From LA to Sydney is where my real complaint comes in. The plane was dated and the interior was in poor condition. I didn’t feel as if it were going to fall apart, however I am always comfortable in the interiors of Virgin and British Airways and expected the same conditions (if not better) for an even longer haul, especially the leg room. I thought to myself, how was my domestic flight superior to this?
My biggest disappointment had come with the entertainment. The last time I’d been on an international flight in economy where the entire plane had to squint to watch the same program, as there were no personal entertainment systems, was on an Olympic Air in 2008, and despite their bankruptcy, I swore to never fly with them again. With average meals and no complimentary alcoholic beverages it makes me wonder how United can stay in business against the likes of Virgin Australia and Qantas on this same route?
I am now residing in Australia and take the international flight from Brisbane to New York, or some similar combination whether it be from Sydney or to Philadelphia, a handful of times a year. I am very loyal to Qantas due to their service, professionalism, entertainment, efficiency, and refreshments being above par. So much that I rave about them quite regularly on my blog www.thesetwoeyes.com. In fact, I make a point to ask every person I meet who has travelled via LA to Australia what airline they took. Before even answering I know by their expression if was United. It’s a common joke amongst cross-Pacific travellers that if you have a United flight, you might as well not even go because it’s anticipated to be that bad.

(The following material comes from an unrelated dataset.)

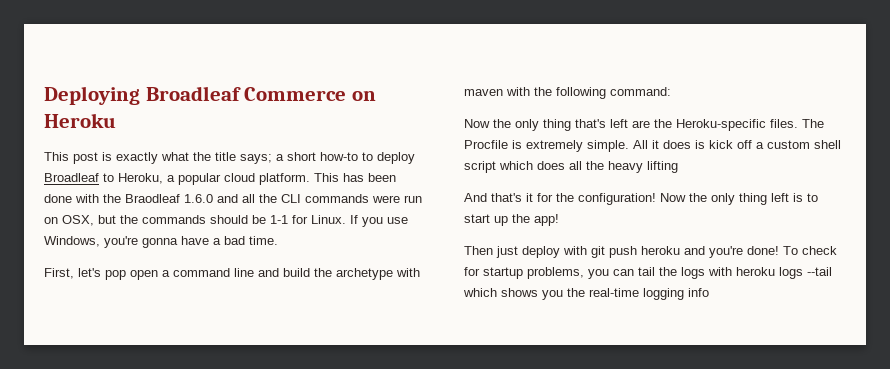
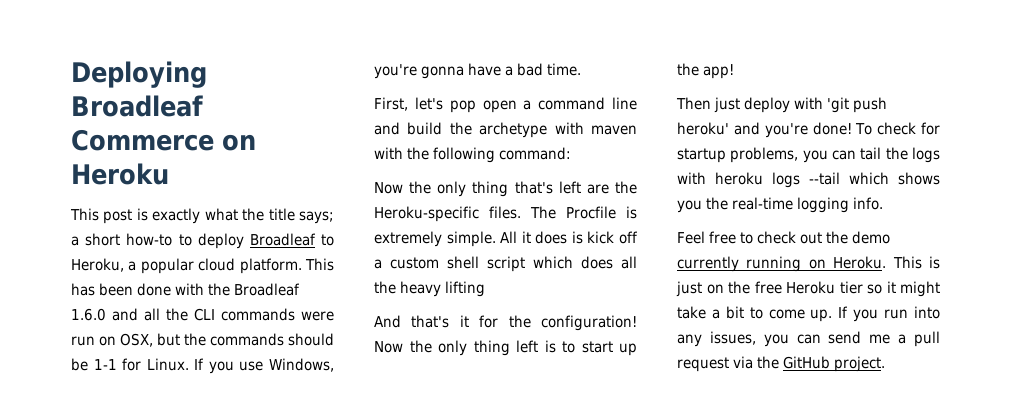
[125,194,180,203] Braodleaf -> [234,283,300,296] Broadleaf
[591,246,680,258] git push heroku -> [827,97,887,113] [677,122,729,135] 'git push heroku'
[688,288,709,297] info -> [853,197,883,210] [677,231,890,244] [677,256,940,272] [676,281,940,297] [677,306,940,322] [677,331,940,347] [677,356,885,372] info. // Feel free to check out the demo currently running on Heroku. This is just on the free Heroku tier so it might take a bit to come up. If you run into any issues, you can send me a pull request via the GitHub project.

As the holidays are approaching I’m returning to the US on another long haul flight. I cannot express the intensity of my disappointment when the only option within my budget during overpriced holiday season was with United. I write this to you because I don’t want to have the panic that I felt when I spent over $3,000 on a flight and already anticipate a horrible experience. I am not cheap, I will pay for a bottle of wine or sandwich if that is what is required however after already paying $3,000 this is completely unnecessary. And as far as entertainment goes, I think your flight crew may have a more pleasant time if their customers were distracted and content watching what suited them on a personal level rather than overhearing their neighbour snoring because they can’t see the communal television.
I can appreciate that all of these may sound like superficial complaints but for a frequent flyer who enjoys flying, who looks forward to the experience and has praise for many airlines that get the formula right, I’m asking you, United, when are you going to lead the pack? Or as a minimum, improve your services to be on par with your direct competitors? What are you doing about in-flight entertainment, service, leg room, and refreshments for long haul flights?
An Australian colleague recently said to me, “We look to the United States as a global leader, as someone who always has the best. How is it that flying a US airline is one of the worst experiences a traveller could have?”
Thank you for reading this lengthy letter. I do anticipate your response and look forward to hearing about how my experience and future travels will be improved.